Un homme qui s’extirpe de terre, sort de son trou. C’est sur cette image hallucinante que s’ouvre L’Homme sans nom (2009), l’un des longs métrages documentaires de Wang Bing visibles dans le cadre de la rétrospective que lui consacre le Centre Pompidou. Le cinéaste y suit pas à pas un ermite, mi-vagabond mi-aliéné, qui vit dans une excavation souterraine, loin des regards. Cette image initiale incarne de façon très littérale le motif qui semble guider l’œuvre de Wang Bing : mettre au jour ce qui est enfoui, déterrer les souvenirs occultés et les vérités encombrantes. Ainsi dans Le Fossé, son seul film de fiction (Lion d’or à Venise en 2010), le cinéaste reconstitue le camp de « rééducation par le travail » de Mingshiu (la plupart des détenus y sont morts de faim), mettant en lumière les répressions du mouvement « anti-droitiers » de la fin des années 1950. Dans une scène glaçante du film, une jeune femme rendue folle de rage et de chagrin creuse à mains nues la terre grise, cherchant la dépouille de son fiancé parmi les milliers de sépultures anonymes. Tourné plus tôt,Fengming, Chronique d’une femme chinoise est le pendant documentaire du Fossé : Wang Bing y recueille le témoignage, face caméra, de la veuve d’un forçat de Mingshiu.

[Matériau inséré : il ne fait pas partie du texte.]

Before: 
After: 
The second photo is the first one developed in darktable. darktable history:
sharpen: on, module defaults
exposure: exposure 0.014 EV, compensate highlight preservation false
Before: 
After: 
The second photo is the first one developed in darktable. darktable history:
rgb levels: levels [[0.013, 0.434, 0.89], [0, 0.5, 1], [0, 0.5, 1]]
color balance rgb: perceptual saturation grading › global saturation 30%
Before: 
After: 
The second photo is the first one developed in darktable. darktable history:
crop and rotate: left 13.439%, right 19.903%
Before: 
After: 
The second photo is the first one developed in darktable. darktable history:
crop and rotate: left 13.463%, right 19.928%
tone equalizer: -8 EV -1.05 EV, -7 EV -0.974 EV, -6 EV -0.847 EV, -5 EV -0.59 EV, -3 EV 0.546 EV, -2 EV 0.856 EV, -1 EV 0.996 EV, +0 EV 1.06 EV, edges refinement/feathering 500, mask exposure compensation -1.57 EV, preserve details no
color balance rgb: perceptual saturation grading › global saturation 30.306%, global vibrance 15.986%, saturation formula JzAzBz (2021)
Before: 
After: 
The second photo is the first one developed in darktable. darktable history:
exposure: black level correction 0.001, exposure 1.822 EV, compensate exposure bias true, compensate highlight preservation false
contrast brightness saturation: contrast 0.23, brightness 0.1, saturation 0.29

Ces deux films cruciaux exhument un épisode de l’histoire effacé de la mémoire collective – il est interdit d’en parler publiquement en Chine – et largement méconnu dans le reste du monde.
Réalisateur souterrain, Wang Bing l’est à tout point de vue : il tourne clandestinement, grâce à des fonds venus d’Europe, et aucun de ses films n’a été projeté en Chine. En revanche, nous dit-il sur Skype, assis avec son interprète dans un restaurant de Pékin, « tous circulent en DVD pirates. On n’a pas la voie médiatique pour discuter du cinéma, mais au gré des rencontres, je me rends compte que beaucoup de gens ont vu mes films. » Né en 1967, il a d’abord étudié la photographie, avant de suivre des cours de cinéma à Pékin. De 1999 à 2001, seul avec sa caméra DV, il filme les ouvriers d’un immense complexe industriel à l’agonie de Shenyang. A l’ouest des rails, son premier film, est un chef-d’œuvre de neuf heures, pendant lesquelles le cinéaste met au point la distance idéale qui est à l’œuvre dans ses films : « Les personnages et la caméra sont très proches, mais je ne veux pas que les individus soient interrompus par l’acte de filmer. Je veux filmer discrètement : j’observe, je n’interviens pas, je ne commente pas. » On est fasciné par l’empathie et la douceur de sa caméra, qui se fond dans le mouvement naturel, organique, du réel, jusqu’à se faire totalement oublier des individus qu’elle filme et fait sortir de l’ombre.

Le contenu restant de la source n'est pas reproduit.